On their surface, findings like these seem like mere fodder for amusing cocktail conversation, but
some cognitive scientists argue the evidence points to something far deeper and more radical.
It’s not just that our bodies influence thought: It’s that thought itself is a system that
simultaneously takes place in the brain, the body and the environment around us.
In fact, we fundamentally perceive the world in terms of our ability to act on our environment,
says Sabrina Golonka, a cognitive psychologist at Leeds Metropolitan University in the United
Kingdom. “We’re not seeing the world in inches and feet — we’re seeing the world in arm units
or leg lengths,” she says.
In one study, researchers at the University of Virginia asked volunteers to estimate the steepness
of a hill just by looking at it from the bottom.
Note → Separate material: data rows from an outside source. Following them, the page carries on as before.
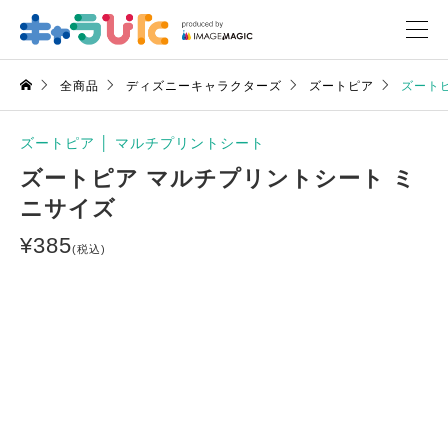
全商品
ディズニーキャラクターズ
ズートピア
ズート
ズートピア
│
マルチプリントシート
ズートピア マルチプリントシート ミ
ニサイズ
¥
385
(税込)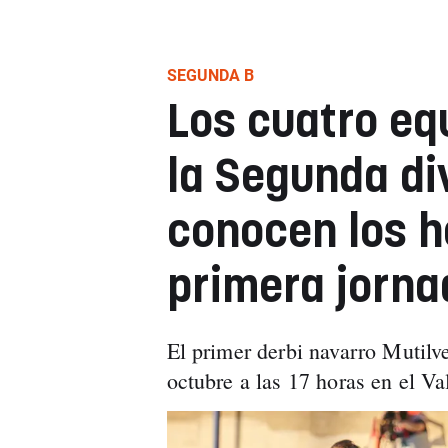
SEGUNDA B
Los cuatro eq
la Segunda di
conocen los h
primera jorna
El primer derbi navarro Mutilve
octubre a las 17 horas en el V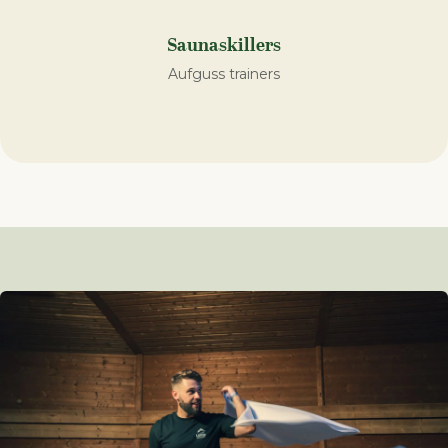
Saunaskillers
Aufguss trainers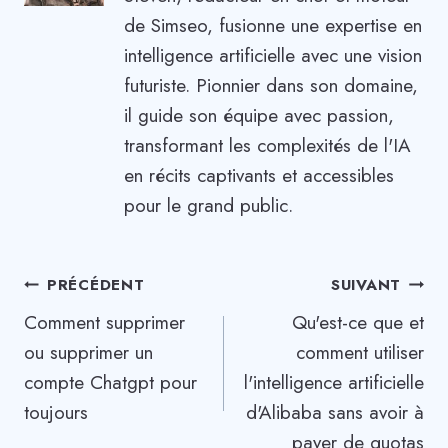
de Simseo, fusionne une expertise en
intelligence artificielle avec une vision
futuriste. Pionnier dans son domaine,
il guide son équipe avec passion,
transformant les complexités de l'IA
en récits captivants et accessibles
pour le grand public.
Navigation
PRÉCÉDENT
SUIVANT
Comment supprimer
Qu'est-ce que et
de
ou supprimer un
comment utiliser
l’article
compte Chatgpt pour
l'intelligence artificielle
toujours
d'Alibaba sans avoir à
payer de quotas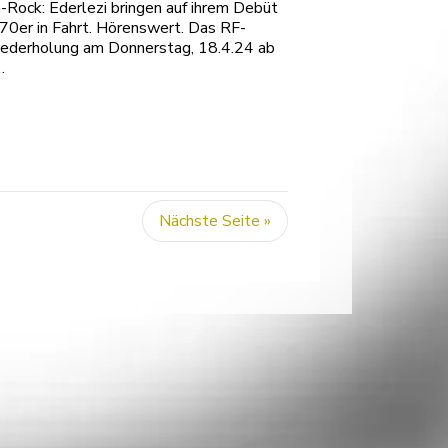
-Rock: Ederlezi bringen auf ihrem Debüt
70er in Fahrt. Hörenswert. Das RF-
iederholung am Donnerstag, 18.4.24 ab
…
Nächste Seite »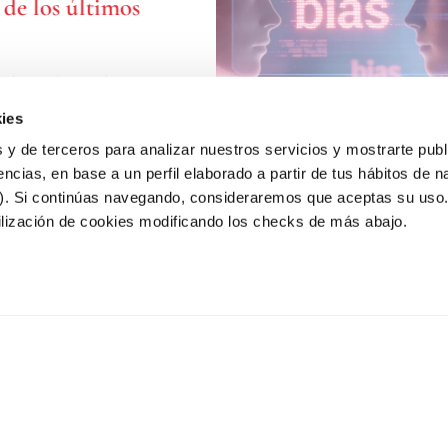
r de los últimos
 IA Antes de ver el
¿Cuál crees que ha sido
ies
o más
 y de terceros para analizar nuestros servicios y mostrarte publ
encias, en base a un perfil elaborado a partir de tus hábitos de 
enero 19, 2026
s). Si continúas navegando, consideraremos que aceptas su uso
tilización de cookies modificando los checks de más abajo.
Podcast S2P10 – Píldo
Multidisciplinares
Este contenido está restringido.
diciembre 10, 2025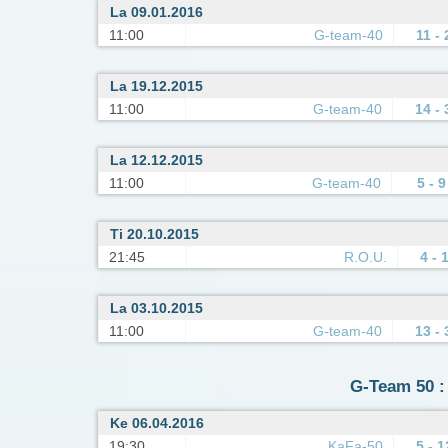
La 09.01.2016
11:00
G-team-40
11 - 
La 19.12.2015
11:00
G-team-40
14 - 
La 12.12.2015
11:00
G-team-40
5 - 9
Ti 20.10.2015
21:45
R.O.U.
4 - 
La 03.10.2015
11:00
G-team-40
13 - 
G-Team 50 : 
Ke 06.04.2016
19:30
KaFa-50
5 - 1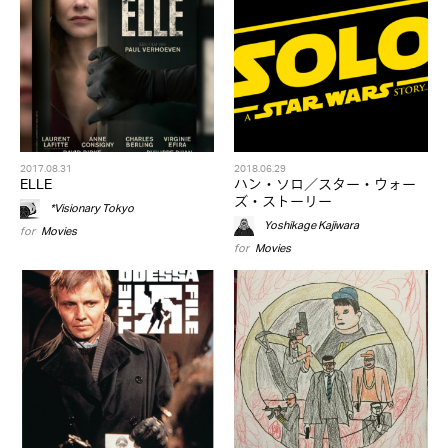
2017.08.31
2018.06.29
ELLE
ハン・ソロ／スター・ウォー
ズ・ストーリー
*Visionary Tokyo
Yoshikage Kajiwara
for
Movies
for
Movies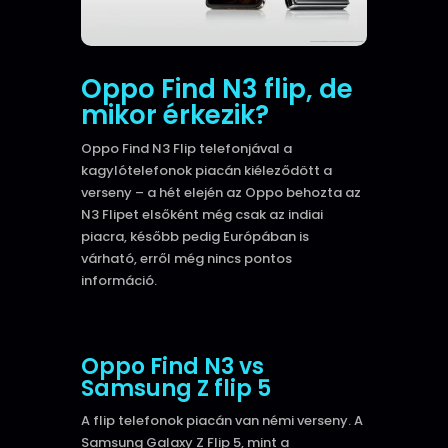
Oppo Find N3 flip, de
mikor érkezik?
Oppo Find N3 Flip telefonjával a
kagylótelefonok piacán kiéleződött a
verseny –
a hét elején az Oppo behozta az
N3 Flipet elsőként még csak az indiai
piacra, később pedig Európában is
várható, erről még nincs pontos
információ.
Oppo Find N3 vs
Samsung Z flip 5
A flip telefonok piacán van némi verseny. A
Samsung Galaxy Z Flip 5, mint a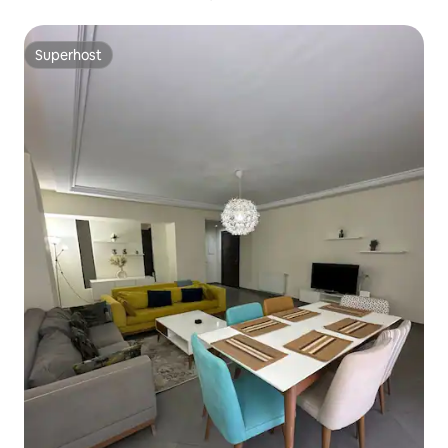
Superhost
Superhost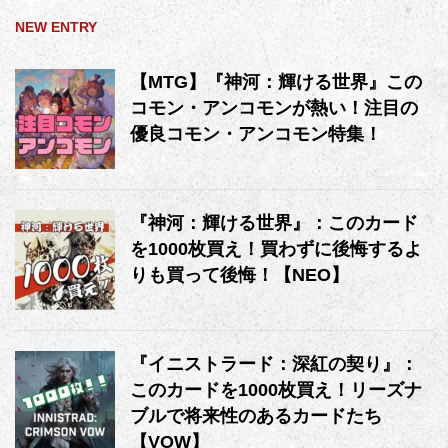
NEW ENTRY
【MTG】『神河：輝ける世界』この
コモン・アンコモンが熱い！注目の
優良コモン・アンコモン特集！
『神河：輝ける世界』：このカード
を1000枚買え！買わずに後悔するよ
りも買って後悔！【NEO】
『イニストラード：深紅の契り』：
このカードを1000枚買え！リーズナ
ブルで将来性のあるカードたち
【VOW】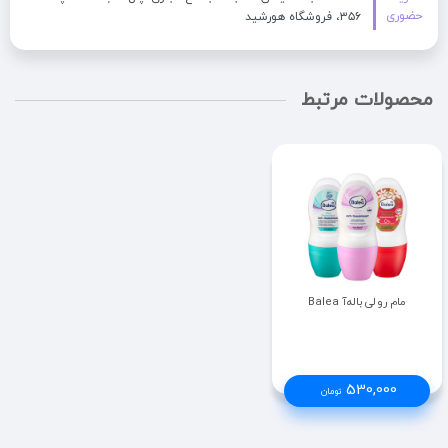
حضوری
۳۵۶، فروشگاه هورشید
محصولات مرتبط
مام رولی باله‌آ Balea
530,000
تومان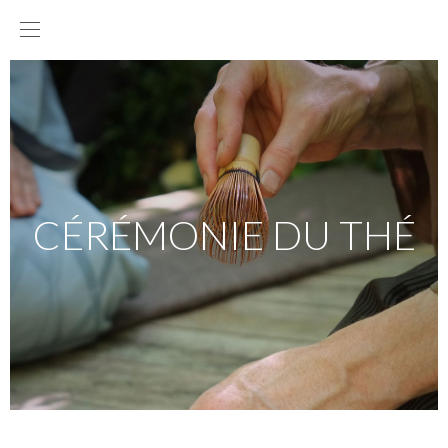
CÉRÉMONIE DU THÉ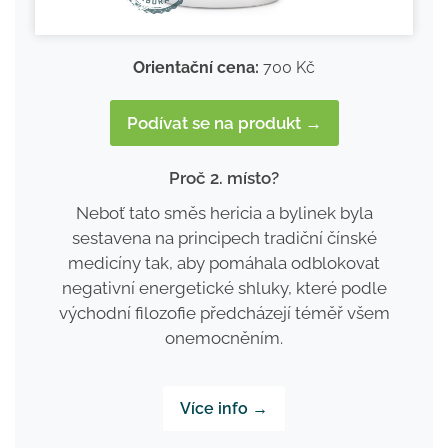
Orientační cena:
700 Kč
Podívat se na produkt →
Proč 2. místo?
Neboť tato směs hericia a bylinek byla
sestavena na principech tradiční čínské
medicíny tak, aby pomáhala odblokovat
negativní energetické shluky, které podle
východní filozofie předcházejí téměř všem
onemocněním.
Více info →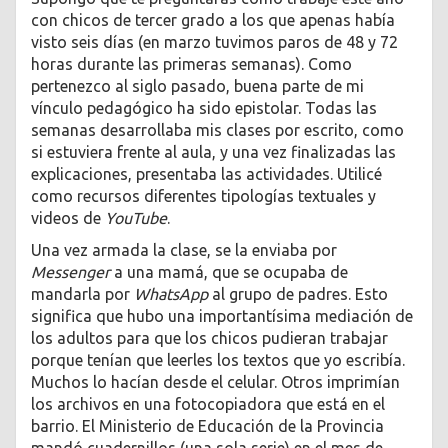
con chicos de tercer grado a los que apenas había
visto seis días (en marzo tuvimos paros de 48 y 72
horas durante las primeras semanas). Como
pertenezco al siglo pasado, buena parte de mi
vínculo pedagógico ha sido epistolar. Todas las
semanas desarrollaba mis clases por escrito, como
si estuviera frente al aula, y una vez finalizadas las
explicaciones, presentaba las actividades. Utilicé
como recursos diferentes tipologías textuales y
videos de
YouTube
.
Una vez armada la clase, se la enviaba por
Messenger
a una mamá, que se ocupaba de
mandarla por
WhatsApp
al grupo de padres. Esto
significa que hubo una importantísima mediación de
los adultos para que los chicos pudieran trabajar
porque tenían que leerles los textos que yo escribía.
Muchos lo hacían desde el celular. Otros imprimían
los archivos en una fotocopiadora que está en el
barrio. El Ministerio de Educación de la Provincia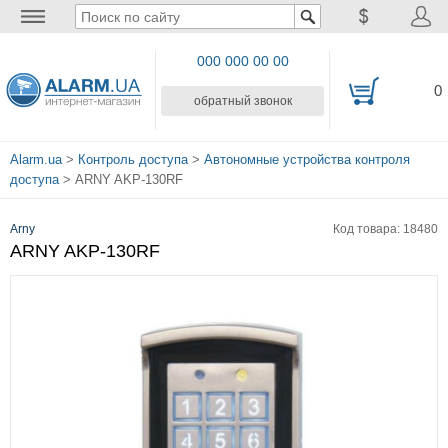
000 000 00 00
0
обратный звонок
Alarm.ua
>
Контроль доступа
>
Автономные устройства контроля
доступа
> ARNY AKP-130RF
Arny
Код товара: 18480
ARNY AKP-130RF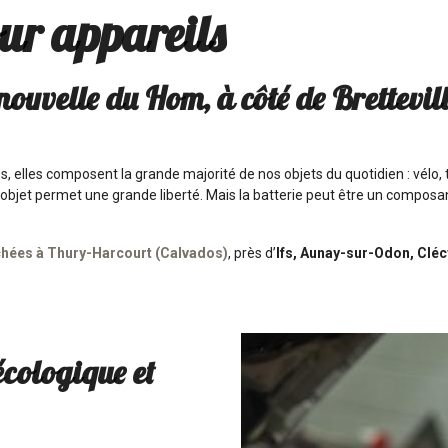
our appareils
velle du Hom, à côté de Brettevill
es, elles composent la grande majorité de nos objets du quotidien : vélo
 l’objet permet une grande liberté. Mais la batterie peut être un composa
hées à Thury-Harcourt (Calvados)
, près d’
Ifs, Aunay-sur-Odon, Cléc
 écologique et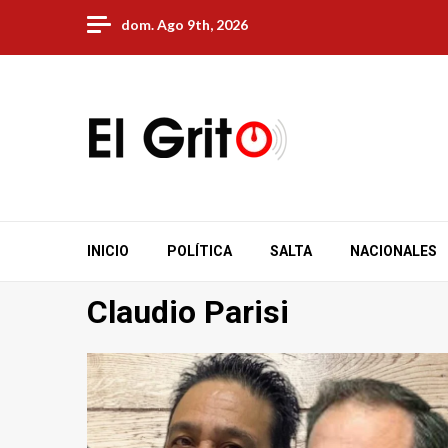
Skip
dom. Ago 9th, 2026
to
content
INICIO
POLÍTICA
SALTA
NACIONALES
Claudio Parisi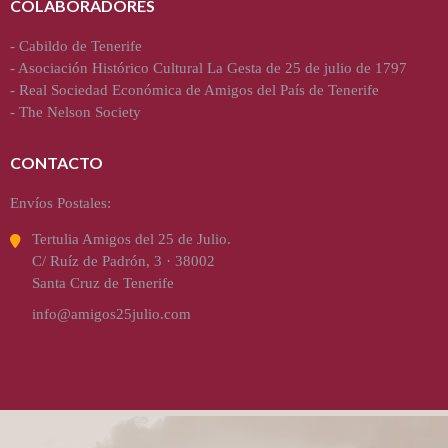
COLABORADORES
-
Cabildo de Tenerife
-
Asociación Histórico Cultural La Gesta de 25 de julio de 1797
-
Real Sociedad Económica de Amigos del País de Tenerife
-
The Nelson Society
CONTACTO
Envíos Postales:
Tertulia Amigos del 25 de Julio.
C/ Ruíz de Padrón, 3 · 38002
Santa Cruz de Tenerife
info@amigos25julio.com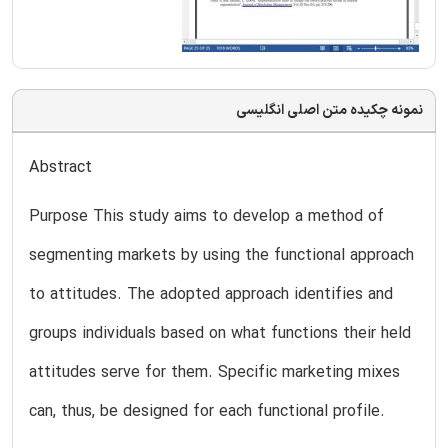
نمونه چکیده متن اصلی انگلیسی
Abstract
Purpose This study aims to develop a method of
segmenting markets by using the functional approach
to attitudes. The adopted approach identifies and
groups individuals based on what functions their held
attitudes serve for them. Specific marketing mixes
can, thus, be designed for each functional profile.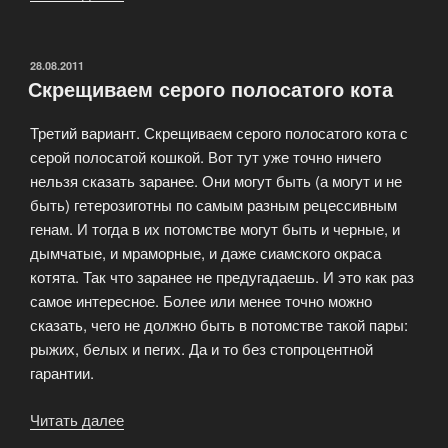
о
мутантах
—
ОПУБЛИКОВАНО
28.08.2011
Скрещиваем серого полосатого кота
генетика
кошки»
Третий вариант. Скрещиваем серого полосатого кота с
серой полосатой кошкой. Вот тут уже точно ничего
нельзя сказать заранее. Они могут быть (а могут и не
быть) гетерозиготны по самым разным рецессивным
генам. И тогда в их потомстве могут быть и черные, и
дымчатые, и мраморные, и даже сиамского окраса
котята. Так что заранее не предугадаешь. И это как раз
самое интересное. Более или менее точно можно
сказать, чего не должно быть в потомстве такой пары:
рыжих, белых и пегих. Да и то без стопроцентной
гарантии.
Читать далее
«Скрещиваем
серого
The volunteers’ answers correlated with how
physically suited they were to climbing the hill: They rated the hill as steeper when they wore a
heavy backpack, and likewise, athletes described the hill as less steep than volunteers who
were unfit.
Different Bodies, Different Thoughts?
Such findings raise a mind-bending question: Do different bodies dictate different thoughts? In
one study that confronts that idea, cognitive scientist Daniel Casasanto of the New School for
Social Research in New York reasoned that if people use their physical perceptions and motor
experiences to construct mental simulations, then physical characteristics that cause us to
interact with the environment in systematically different ways should in fact send people down
different mental pathways.
To test the possibility, Casasanto and colleagues examined spatial preferences in left- and
right-handers. He found that people prefer the choices presented to them on their dominant
side, a phenomenon that supports what he calls the “body-specificity hypothesis.” When asked
to select which job applicant to hire, which product to buy or which alien creature seemed
most trustworthy, lefties tended to choose the selection that was on the left, and vice versa.